Conceptions of Violence
Published online by Cambridge University Press: 05 June 2012
In this final section we explore the relationship between behaviour which is regarded as violent by the formal processes of the criminal justice system (that is, police investigation, prosecution and trial), and that which is condoned or seen as appropriately controlled by other means. In Chapters 18 and 19 we consider different contexts in which violence occurs (at home, on the roads and in the workplace) and use them to demonstrate the ways in which the line between acceptable and unacceptable killing is socially constructed. We show that the criminal law definitions of unlawful homicide (murder, manslaughter and infanticide) cannot on their own explain the ways in which deaths are culturally understood as acceptable or not acceptable. At the same time, we seek to emphasise the argument that criminal regulation has an uneven and contested relationship with other forms of social control.

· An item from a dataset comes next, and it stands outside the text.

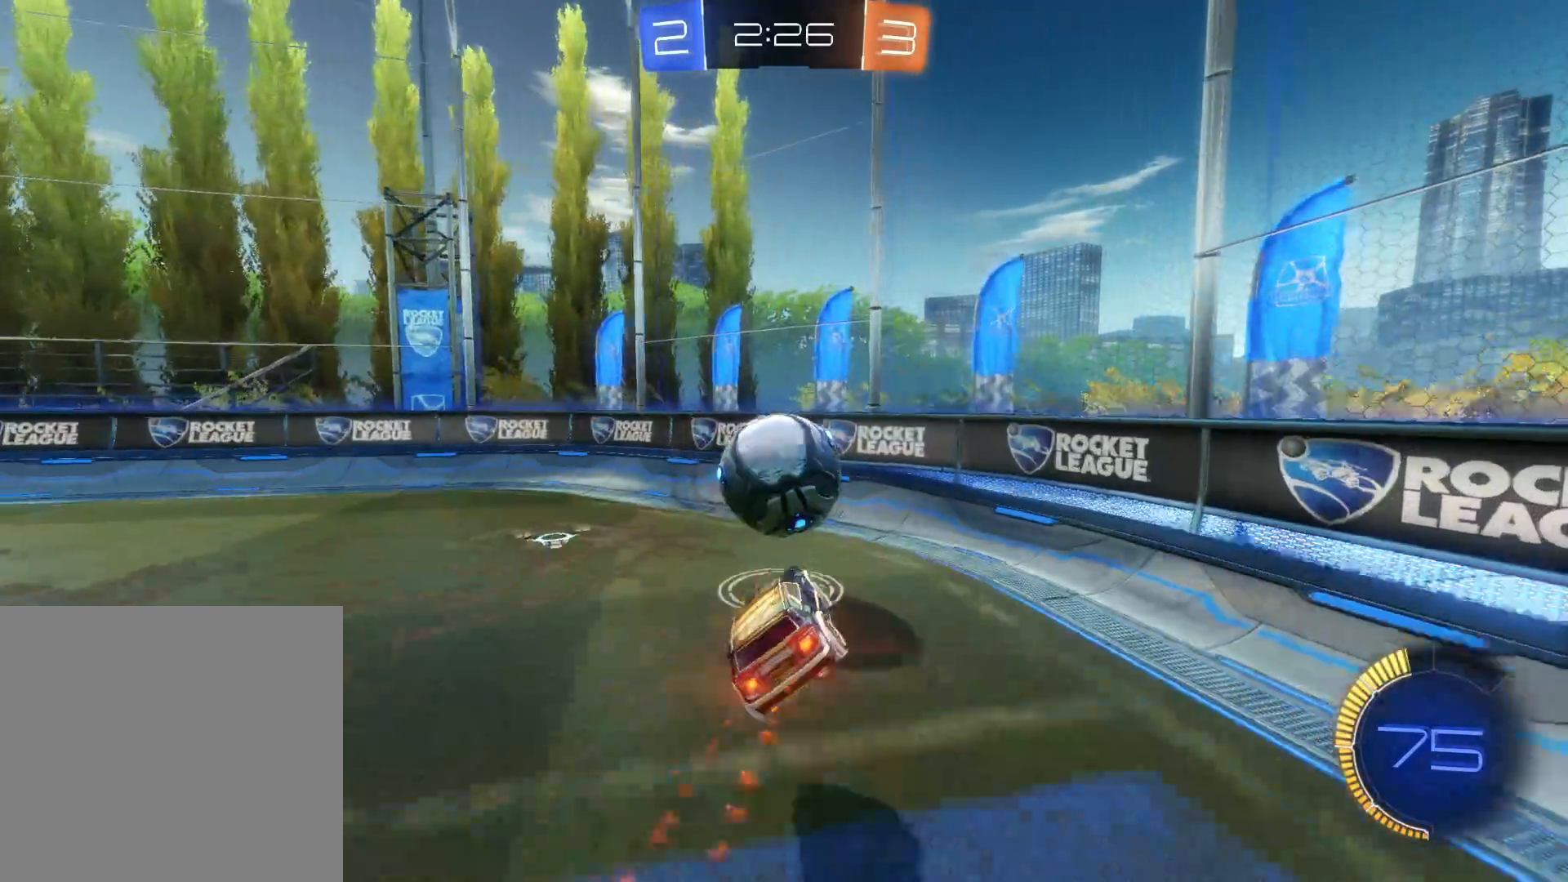
{"buttons": ["R2"], "left_stick": "left", "right_stick": "center", "events": [[17, "CROSS", "up"], [33, "CIRCLE", "up"]]}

We trace the history which explains how large corporations have tended to remain beyond the reach of criminal law and consider whether the Corporate Manslaughter and Corporate Homicide Act 2007 will significantly alter this.
Chapter 20 considers the boundary issues of homicide, and begins by questioning whether all killing is wrong. Medical practices in relation to the non-treatment of neonates (i.e. newly born infants), and the extent to which doctors can use pain-killing drugs to hasten death presents difficult questions at the margins of life and the margins of law.